### Exercise
Print every entry below exactly, leaving out the pictures.

### Collected data

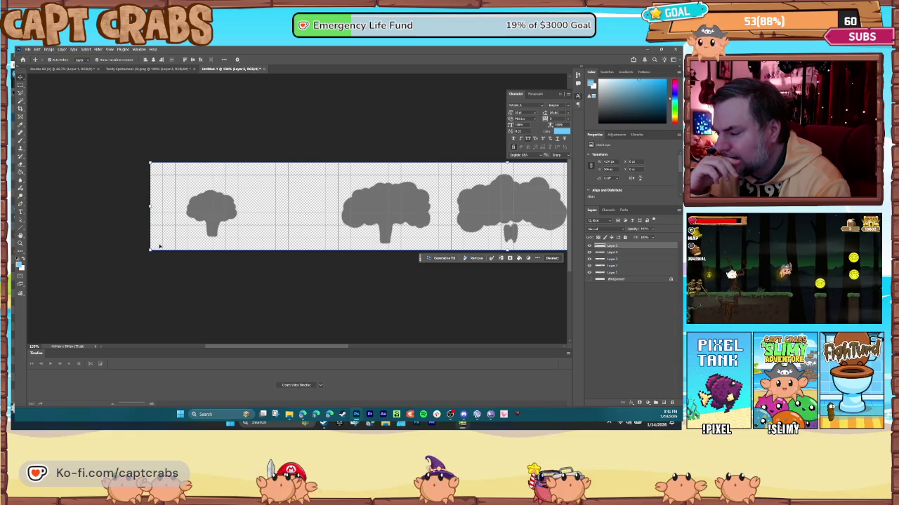
pyautogui.moveTo(288, 349); pyautogui.dragTo(398, 346)
pyautogui.moveTo(355, 208); pyautogui.dragTo(360, 202)
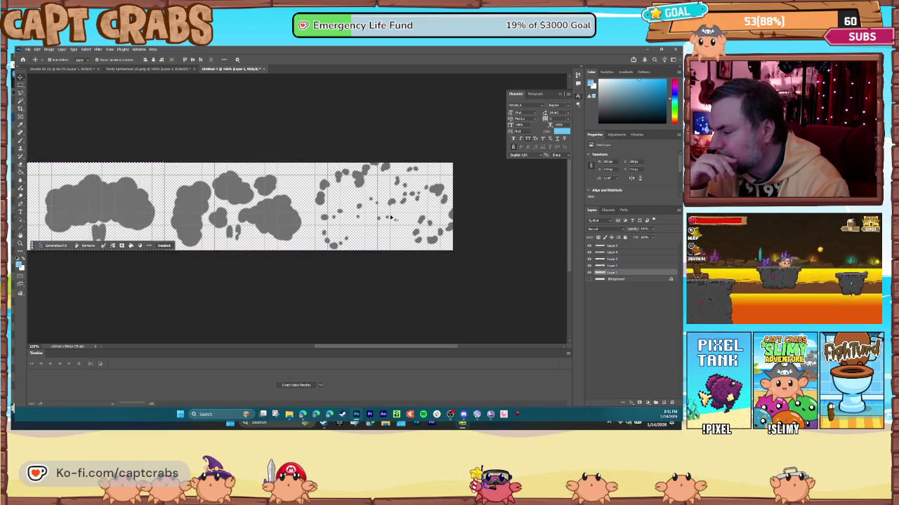
pyautogui.click(85, 50)
pyautogui.click(91, 66)
pyautogui.moveTo(358, 203); pyautogui.dragTo(332, 213)
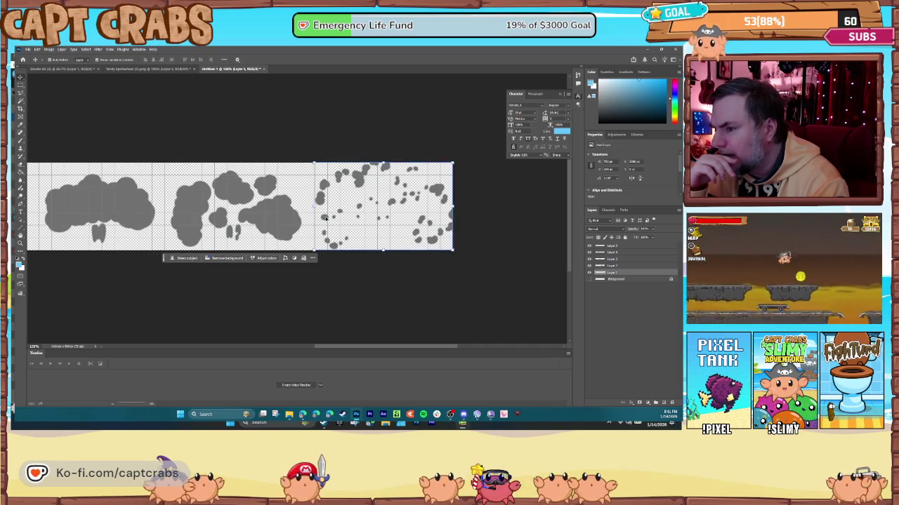
pyautogui.moveTo(365, 208)
pyautogui.mouseDown()
pyautogui.moveTo(355, 205)
pyautogui.moveTo(365, 208)
pyautogui.mouseUp()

### Answer for the task
pyautogui.moveTo(288, 349); pyautogui.dragTo(398, 346)
pyautogui.moveTo(355, 208); pyautogui.dragTo(360, 202)
pyautogui.click(85, 50)
pyautogui.click(91, 66)
pyautogui.moveTo(358, 203); pyautogui.dragTo(332, 213)
pyautogui.moveTo(365, 208)
pyautogui.mouseDown()
pyautogui.moveTo(355, 205)
pyautogui.moveTo(365, 208)
pyautogui.mouseUp()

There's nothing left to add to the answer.